Forse c'è un motivo se da Rio 2016, sei mesi fa, l'Italia dell'atletica era tornata a casa senza medaglia, senza sorrisi, senza felicità ma con al collo solo la tristezza grande di essere riuscita, dopo 60 anni, a non salire nemmeno sul gradino basso di un podio olimpico. Di un qualsiasi podio. Forse c'è un motivo e si chiama Fabrizio Donato, 40 anni e mezzo, dove il mezzo è importante sottolinearlo, come si faceva da bambini. Perché nella sport arriva sempre il momento in cui l'età diventa un peso e anche i mezzi anni iniziano a contare capaci come sono di impreziosire ogni gesto atletico.
Fabrizio Donato è argento ai campionati europei indoor di Belgrado, argento nel triplo, al secondo tentativo, centellinando i salti per non far arrabbiare i tendini malconci, 17 e 13 la misura, 7 cm in meno del 32enne portoghese Nelson Evora e uno in più del 20enne tedesco Max Hess. Un centimetro fra loro e 21 anni e mezzo a separarli perché anche i mezzi anni contano.
Forse c'è un motivo se per l'Italia a Rio non fu medaglia, nessuna medaglia e a Belgrado è invece arrivata. Quel giorno in Brasile un nullo di meno di un centimetro, questo il verdetto della maledetta plastilina, aveva negato la finale a Fabrizio e con essa la speranza, per gli azzurri, che il loro capitano potesse raddrizzare le sorti della spedizione proprio come aveva fatto a Londra, quattro anni prima, con un bronzo inaspettato quanto sofferto. Invece niente.
A Belgrado si è corso lo stesso rischio, perché ieri, nell'alto, il buon Silvano Chesani, orfano di Fassinotti e Tamberi, ha concluso sesto (2,27 come il bronzo del bielorusso Seliverstau ma due tentativi in più, oro al polacco Bednarek a 2,32), l'attesissima 4x400 donne non è andata oltre il 4° posto e soprattutto perché, venerdì, i saltatori in lungo più in forma, Andrew Howe e Marcell Jacobs (buon 7° in gara l'esordiente Filippo Randazzo, 7,77), avevano incredibilmente fallito la qualificazione.
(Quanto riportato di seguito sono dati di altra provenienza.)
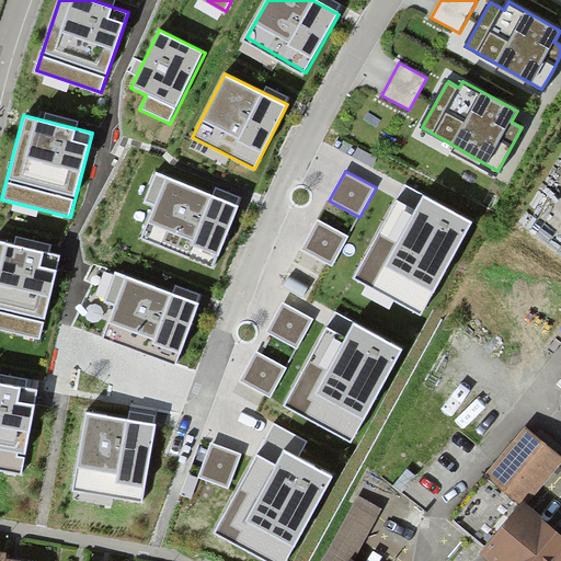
[(240,206),(157,172),(145,201),(157,206),(144,239),(214,267),(240,206)]
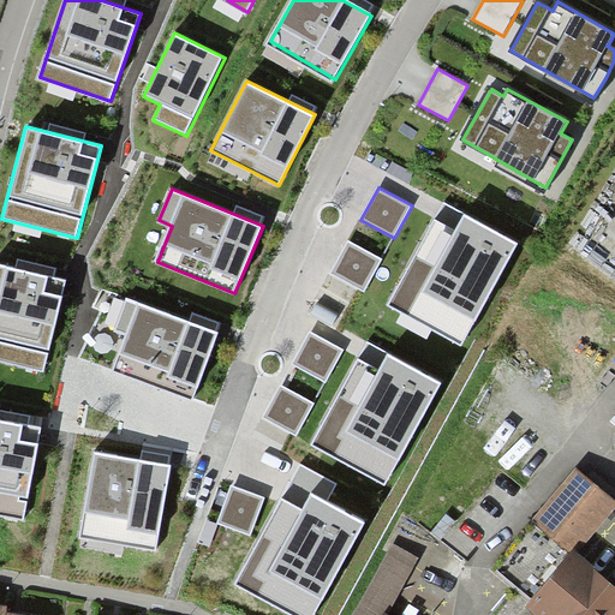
[(518,243),(464,214),(455,231),(435,219),(387,306),(461,346),(518,243)]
Quel giorno, Fabrizio Donato, emozionato per aver centrato la finale del triplo, rivolto a Howe aveva detto: «mi toglierei io qualcosa per darlo a lui». Parole forti, parole morbide, parole sentite perché Donato ha salvato sì la spedizione azzurra evitandole lo zero netto nel medagliere, ma ora dovrà riuscire a salvare Andrew Howe, da ottobre suo atleta.
Ieri di lui ha detto: «Siamo sulla strada giusta» e su di sé ha aggiunto: «Qui avevo paura di farmi male, ho più di 40 anni però continuo a divertirmi». E forse c'è un motivo se Andrew ha scelto Fabrizio per tornare in alto.